Он вдохновенно дорисовывал третий том Жуковского, когда залаяла Клара, выбежала в прихожую, вскинулась лапами на дверь и заскулила, виляя хвостом: значит, кто-то свой припожаловал. Веря собаке, Буркало не глянул в глазок, отщелкнул три мощных замка с секретами, распахнул гостеприимно дверь и увидел Капитолину, смущенно теребившую кончики капронового платка, подаренного ей на день рождения Буркало. Она вымолвила, потупляя глаза:
— Извините… Я просто так… Сижу и думаю: надо пойти к вам… будто вы зовете меня.
— Одобряю, Капочка, сердце твое — вещун! Денек у меня был тяжеленький сегодня, я и вспомнил тебя: пришла бы Капа, что ли, утешила, примирила своего возлюбленного с жестокосердным человечеством. Ну, раздевайся, давай-ка я тебя поцелую в губки. Вот и зацвела, как розочка. Бутон ты мой с огородной грядки!
Поняв, что нужна и ожидаема, Капитолина расторопно, уже не стесняясь, сняла легонький плащик, туфли, босиком прошла на кухню, выложила из сумки сладкий сырок с изюмом и два песочных пирожных, любимых Буркало. Спросила, сияя серенькими, мокрыми от недавнего волнения глазами:
— Что прикажет приготовить мой господин Буркалетдинов?
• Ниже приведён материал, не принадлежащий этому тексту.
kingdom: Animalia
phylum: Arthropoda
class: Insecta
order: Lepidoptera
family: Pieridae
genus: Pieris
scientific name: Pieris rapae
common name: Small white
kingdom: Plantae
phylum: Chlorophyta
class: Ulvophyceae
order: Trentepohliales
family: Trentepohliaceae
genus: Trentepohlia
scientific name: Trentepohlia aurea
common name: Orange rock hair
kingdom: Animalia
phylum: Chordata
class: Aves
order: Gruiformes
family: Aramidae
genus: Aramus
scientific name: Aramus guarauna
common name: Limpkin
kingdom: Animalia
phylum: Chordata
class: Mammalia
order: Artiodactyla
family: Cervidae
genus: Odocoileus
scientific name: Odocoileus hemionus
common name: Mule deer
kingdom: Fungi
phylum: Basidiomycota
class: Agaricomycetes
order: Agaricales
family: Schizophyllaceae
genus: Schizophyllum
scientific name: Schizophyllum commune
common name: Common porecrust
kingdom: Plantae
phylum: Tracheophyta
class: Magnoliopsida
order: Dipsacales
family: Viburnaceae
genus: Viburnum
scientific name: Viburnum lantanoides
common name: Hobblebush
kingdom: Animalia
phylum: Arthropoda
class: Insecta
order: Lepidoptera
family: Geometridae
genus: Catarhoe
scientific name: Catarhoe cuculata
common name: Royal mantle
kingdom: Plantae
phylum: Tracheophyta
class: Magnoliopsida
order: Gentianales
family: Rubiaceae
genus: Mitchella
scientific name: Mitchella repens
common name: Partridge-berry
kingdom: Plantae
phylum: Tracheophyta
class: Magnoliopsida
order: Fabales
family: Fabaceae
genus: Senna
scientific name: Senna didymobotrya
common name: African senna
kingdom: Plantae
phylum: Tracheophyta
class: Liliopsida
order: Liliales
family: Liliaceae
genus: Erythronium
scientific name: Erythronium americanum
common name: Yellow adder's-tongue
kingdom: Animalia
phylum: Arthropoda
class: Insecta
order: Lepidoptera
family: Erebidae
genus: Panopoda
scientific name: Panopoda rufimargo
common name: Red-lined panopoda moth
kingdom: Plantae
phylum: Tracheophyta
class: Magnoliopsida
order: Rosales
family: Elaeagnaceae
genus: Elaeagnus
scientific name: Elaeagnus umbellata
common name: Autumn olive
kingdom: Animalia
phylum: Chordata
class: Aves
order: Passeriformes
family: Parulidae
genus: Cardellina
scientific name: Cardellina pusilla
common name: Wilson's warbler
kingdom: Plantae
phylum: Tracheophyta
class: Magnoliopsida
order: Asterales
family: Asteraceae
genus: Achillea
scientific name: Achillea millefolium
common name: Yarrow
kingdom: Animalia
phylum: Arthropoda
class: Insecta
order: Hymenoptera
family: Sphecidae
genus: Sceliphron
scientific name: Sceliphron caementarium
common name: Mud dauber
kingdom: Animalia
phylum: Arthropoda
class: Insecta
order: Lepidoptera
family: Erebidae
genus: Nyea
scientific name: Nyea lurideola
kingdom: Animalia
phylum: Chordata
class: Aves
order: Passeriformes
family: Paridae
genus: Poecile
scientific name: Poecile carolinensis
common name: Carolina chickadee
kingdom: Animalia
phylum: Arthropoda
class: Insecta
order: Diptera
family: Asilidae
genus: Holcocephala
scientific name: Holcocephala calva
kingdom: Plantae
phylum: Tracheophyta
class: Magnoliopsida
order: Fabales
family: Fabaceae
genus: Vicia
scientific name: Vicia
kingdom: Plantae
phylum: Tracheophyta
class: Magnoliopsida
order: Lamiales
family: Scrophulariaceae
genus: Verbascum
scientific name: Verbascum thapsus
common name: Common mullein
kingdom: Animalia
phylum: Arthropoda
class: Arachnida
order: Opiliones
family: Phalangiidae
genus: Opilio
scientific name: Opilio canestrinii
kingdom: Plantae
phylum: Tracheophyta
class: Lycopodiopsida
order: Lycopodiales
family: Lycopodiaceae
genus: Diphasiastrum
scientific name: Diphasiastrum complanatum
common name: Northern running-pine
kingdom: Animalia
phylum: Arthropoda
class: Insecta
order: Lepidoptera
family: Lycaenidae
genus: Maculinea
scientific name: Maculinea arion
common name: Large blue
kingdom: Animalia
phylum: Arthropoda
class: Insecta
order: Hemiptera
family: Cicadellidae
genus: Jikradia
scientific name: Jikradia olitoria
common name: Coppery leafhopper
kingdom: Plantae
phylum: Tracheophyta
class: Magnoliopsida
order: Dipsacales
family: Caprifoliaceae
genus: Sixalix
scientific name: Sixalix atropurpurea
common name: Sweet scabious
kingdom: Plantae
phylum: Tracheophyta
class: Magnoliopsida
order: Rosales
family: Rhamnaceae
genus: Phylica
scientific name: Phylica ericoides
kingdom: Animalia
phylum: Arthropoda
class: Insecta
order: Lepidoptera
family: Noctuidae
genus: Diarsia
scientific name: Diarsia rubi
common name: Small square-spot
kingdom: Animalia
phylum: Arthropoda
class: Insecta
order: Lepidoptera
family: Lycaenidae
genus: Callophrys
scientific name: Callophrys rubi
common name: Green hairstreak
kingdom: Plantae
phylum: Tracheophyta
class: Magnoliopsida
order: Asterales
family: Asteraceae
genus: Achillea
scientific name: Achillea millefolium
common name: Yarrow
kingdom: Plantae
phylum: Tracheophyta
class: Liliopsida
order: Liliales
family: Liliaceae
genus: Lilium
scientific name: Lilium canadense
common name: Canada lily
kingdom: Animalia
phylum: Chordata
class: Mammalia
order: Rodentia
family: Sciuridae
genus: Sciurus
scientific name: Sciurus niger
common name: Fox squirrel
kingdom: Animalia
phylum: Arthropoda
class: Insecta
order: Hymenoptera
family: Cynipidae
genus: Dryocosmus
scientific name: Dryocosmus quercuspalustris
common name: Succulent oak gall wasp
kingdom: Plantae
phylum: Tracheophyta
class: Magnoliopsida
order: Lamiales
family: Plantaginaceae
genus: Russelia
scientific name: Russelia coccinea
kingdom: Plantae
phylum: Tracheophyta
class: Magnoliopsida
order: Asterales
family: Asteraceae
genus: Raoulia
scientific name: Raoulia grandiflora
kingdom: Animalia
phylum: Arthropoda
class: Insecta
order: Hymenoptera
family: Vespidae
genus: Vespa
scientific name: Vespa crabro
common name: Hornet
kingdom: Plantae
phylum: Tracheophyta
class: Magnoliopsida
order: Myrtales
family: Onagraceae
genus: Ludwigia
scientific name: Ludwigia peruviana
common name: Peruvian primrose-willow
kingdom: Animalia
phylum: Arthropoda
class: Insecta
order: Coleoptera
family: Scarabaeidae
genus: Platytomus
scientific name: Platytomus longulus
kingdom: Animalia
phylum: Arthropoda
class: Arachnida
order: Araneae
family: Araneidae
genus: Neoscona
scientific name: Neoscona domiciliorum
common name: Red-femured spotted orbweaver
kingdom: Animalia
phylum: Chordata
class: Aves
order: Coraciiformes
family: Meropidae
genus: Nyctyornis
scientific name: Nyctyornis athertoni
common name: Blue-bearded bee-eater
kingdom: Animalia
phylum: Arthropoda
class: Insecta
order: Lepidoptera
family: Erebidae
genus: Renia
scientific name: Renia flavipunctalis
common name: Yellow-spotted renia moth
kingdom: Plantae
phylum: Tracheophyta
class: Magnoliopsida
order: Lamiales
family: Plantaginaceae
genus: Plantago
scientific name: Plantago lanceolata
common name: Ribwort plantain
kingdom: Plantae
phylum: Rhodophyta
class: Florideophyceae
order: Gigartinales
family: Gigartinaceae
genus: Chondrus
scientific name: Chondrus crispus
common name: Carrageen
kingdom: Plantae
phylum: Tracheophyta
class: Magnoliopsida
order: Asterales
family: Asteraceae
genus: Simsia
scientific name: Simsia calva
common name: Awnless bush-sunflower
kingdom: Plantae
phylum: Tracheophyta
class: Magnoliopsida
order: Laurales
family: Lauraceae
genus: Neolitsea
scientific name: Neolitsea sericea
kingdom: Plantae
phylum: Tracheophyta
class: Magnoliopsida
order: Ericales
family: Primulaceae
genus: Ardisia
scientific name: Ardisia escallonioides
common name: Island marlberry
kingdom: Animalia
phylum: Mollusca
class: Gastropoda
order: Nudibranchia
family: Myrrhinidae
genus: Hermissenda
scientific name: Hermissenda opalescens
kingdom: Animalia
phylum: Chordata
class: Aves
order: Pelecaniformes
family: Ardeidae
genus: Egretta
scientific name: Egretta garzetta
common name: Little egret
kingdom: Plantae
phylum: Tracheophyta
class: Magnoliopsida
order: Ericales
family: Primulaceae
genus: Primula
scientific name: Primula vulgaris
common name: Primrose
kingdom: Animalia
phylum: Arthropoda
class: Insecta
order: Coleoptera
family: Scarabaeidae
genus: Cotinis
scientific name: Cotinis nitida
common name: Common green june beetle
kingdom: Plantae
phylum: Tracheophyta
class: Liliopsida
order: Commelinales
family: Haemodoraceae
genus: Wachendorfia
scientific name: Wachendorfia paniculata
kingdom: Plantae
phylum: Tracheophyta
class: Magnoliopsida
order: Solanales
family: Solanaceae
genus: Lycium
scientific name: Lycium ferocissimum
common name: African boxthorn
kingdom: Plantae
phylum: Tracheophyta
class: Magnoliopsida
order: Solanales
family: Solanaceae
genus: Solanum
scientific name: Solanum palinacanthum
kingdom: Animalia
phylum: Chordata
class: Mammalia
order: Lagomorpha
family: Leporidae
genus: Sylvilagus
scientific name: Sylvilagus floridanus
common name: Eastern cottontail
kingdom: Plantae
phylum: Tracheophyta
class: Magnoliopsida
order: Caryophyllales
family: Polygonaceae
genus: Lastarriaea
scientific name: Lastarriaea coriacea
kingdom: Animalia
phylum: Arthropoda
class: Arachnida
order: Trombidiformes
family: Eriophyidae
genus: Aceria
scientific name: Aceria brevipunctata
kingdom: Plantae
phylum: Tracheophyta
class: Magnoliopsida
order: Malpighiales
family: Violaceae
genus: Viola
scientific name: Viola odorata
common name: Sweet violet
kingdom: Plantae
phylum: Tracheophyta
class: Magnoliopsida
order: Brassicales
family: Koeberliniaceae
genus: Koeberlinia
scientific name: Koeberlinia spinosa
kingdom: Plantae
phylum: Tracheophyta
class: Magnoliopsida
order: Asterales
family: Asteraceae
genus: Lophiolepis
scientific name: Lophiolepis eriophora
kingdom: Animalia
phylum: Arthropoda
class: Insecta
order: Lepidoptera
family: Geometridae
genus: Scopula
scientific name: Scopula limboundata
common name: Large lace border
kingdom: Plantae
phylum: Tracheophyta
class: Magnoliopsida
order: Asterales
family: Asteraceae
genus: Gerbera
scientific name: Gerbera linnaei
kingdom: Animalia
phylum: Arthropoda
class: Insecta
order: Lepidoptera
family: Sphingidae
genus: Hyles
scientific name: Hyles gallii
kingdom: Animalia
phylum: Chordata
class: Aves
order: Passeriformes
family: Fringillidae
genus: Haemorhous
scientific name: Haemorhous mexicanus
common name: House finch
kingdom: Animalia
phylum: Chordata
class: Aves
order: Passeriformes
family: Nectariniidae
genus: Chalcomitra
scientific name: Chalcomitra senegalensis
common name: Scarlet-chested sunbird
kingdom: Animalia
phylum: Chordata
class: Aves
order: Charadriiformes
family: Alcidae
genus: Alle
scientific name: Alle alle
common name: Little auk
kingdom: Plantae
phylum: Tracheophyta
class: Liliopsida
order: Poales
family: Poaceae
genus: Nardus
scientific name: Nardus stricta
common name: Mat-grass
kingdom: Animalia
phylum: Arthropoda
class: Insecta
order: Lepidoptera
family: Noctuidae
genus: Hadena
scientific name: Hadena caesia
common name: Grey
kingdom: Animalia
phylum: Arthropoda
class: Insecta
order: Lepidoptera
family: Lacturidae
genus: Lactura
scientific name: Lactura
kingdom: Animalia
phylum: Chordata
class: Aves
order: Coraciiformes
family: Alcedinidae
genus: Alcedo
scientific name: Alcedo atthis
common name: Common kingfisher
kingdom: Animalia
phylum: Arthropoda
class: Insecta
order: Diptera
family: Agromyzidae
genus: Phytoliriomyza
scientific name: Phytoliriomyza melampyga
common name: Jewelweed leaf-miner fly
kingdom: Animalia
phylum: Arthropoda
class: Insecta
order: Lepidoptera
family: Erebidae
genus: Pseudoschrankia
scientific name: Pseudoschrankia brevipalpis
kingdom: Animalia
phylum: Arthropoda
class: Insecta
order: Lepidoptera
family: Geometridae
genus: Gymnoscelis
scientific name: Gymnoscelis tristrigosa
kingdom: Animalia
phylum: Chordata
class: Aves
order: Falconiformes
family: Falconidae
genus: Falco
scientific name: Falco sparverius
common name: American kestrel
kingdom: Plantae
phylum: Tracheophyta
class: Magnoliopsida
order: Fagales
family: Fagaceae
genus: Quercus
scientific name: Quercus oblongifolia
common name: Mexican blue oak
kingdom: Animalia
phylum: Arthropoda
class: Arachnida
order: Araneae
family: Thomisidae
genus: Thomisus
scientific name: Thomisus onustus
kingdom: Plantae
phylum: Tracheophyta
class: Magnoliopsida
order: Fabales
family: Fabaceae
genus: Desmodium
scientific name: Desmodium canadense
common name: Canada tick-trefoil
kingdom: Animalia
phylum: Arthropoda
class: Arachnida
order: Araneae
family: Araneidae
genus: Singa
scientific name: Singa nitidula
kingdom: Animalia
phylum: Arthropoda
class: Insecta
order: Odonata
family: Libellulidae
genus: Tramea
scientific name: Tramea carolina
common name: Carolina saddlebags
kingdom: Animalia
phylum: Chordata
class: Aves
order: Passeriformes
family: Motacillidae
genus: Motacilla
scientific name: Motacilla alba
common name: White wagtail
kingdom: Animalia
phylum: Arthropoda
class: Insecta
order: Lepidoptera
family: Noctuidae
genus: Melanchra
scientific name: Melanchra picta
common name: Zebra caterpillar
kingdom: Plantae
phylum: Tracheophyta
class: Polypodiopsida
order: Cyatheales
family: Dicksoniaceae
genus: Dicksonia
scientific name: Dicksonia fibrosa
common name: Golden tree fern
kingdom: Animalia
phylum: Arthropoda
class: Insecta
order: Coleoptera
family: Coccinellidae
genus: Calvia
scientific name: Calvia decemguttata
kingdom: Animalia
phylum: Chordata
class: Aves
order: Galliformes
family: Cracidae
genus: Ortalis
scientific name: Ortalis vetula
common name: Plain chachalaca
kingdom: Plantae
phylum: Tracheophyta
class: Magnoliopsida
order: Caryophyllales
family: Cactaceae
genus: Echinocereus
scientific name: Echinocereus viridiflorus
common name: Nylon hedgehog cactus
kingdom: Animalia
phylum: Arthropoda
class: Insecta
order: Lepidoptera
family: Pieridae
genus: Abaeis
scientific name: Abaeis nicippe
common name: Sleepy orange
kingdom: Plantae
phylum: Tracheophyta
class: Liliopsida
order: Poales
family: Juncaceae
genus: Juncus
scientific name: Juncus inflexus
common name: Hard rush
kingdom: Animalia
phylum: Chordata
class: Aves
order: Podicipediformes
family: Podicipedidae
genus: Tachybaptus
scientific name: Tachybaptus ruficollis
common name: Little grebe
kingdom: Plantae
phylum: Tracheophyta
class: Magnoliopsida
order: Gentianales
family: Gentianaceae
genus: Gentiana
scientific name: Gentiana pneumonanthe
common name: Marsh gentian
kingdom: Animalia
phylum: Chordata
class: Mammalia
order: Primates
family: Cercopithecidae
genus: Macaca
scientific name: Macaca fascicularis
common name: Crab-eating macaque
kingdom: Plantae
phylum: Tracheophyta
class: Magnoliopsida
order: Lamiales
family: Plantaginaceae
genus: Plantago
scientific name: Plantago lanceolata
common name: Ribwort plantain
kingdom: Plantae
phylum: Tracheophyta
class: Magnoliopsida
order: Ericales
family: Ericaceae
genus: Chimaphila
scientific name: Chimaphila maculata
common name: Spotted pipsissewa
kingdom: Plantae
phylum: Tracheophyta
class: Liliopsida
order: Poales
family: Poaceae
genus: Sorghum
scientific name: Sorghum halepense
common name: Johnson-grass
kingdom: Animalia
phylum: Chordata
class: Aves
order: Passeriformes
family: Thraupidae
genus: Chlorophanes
Капитолина была наполовину татарка, и Буркало придал своей фамилии татарское звучание. Какая разница? Кто без подмеса на круглой Земле? А девушке приятно, она нежно и с удовольствием называет его только по фамилии. Удивительное существо Капитолина — негаданный подарок ему от милостивой судьбы. Познакомились они и не придумаешь как необычно, хоть сюжет для кино продавай: на ветеринарном пункте, куда Капитолина привезла жирного кота Барсика, а Буркало — Клару. Он предложил ей проехаться в машине, она из благодарности позвала его на чашку чая (вполне вероятно, надеясь, что он откажется), но Буркало умеет ловить ценные мгновения жизни, и Капитолине пришлось знакомить его со своей девяностолетней двоюродной бабушкой, которая вызвала ее из волжской деревни в столицу, прописала на свою однокомнатную жилплощадь как опекуншу. Старуха оказалась сущей ягой, служила когда-то давно надзирательницей в Бутырской тюрьме, до сих пор в каждом видит уголовника, и все шипела на Буркало, ядовито-желто, по-кошачьи зыркая, а потом спросила: «Ты давно освободился?» Он со смешком ответил, что вообще не сиживал. Старуха будто не услышала этих его слов, прошепелявила: «Надо бы еще тебя подержать годочков с пяток». Вспотев от чая и такой «содержательной» беседы, Буркало, наскоро простившись, выметнулся из сумрачной квартиры, заставленной комодами, цветками в горшках, пропахшей кошачьим духом. Но о «ценном мгновении» помнил, телефон записал и утром следующего дня позвонил Капитолине…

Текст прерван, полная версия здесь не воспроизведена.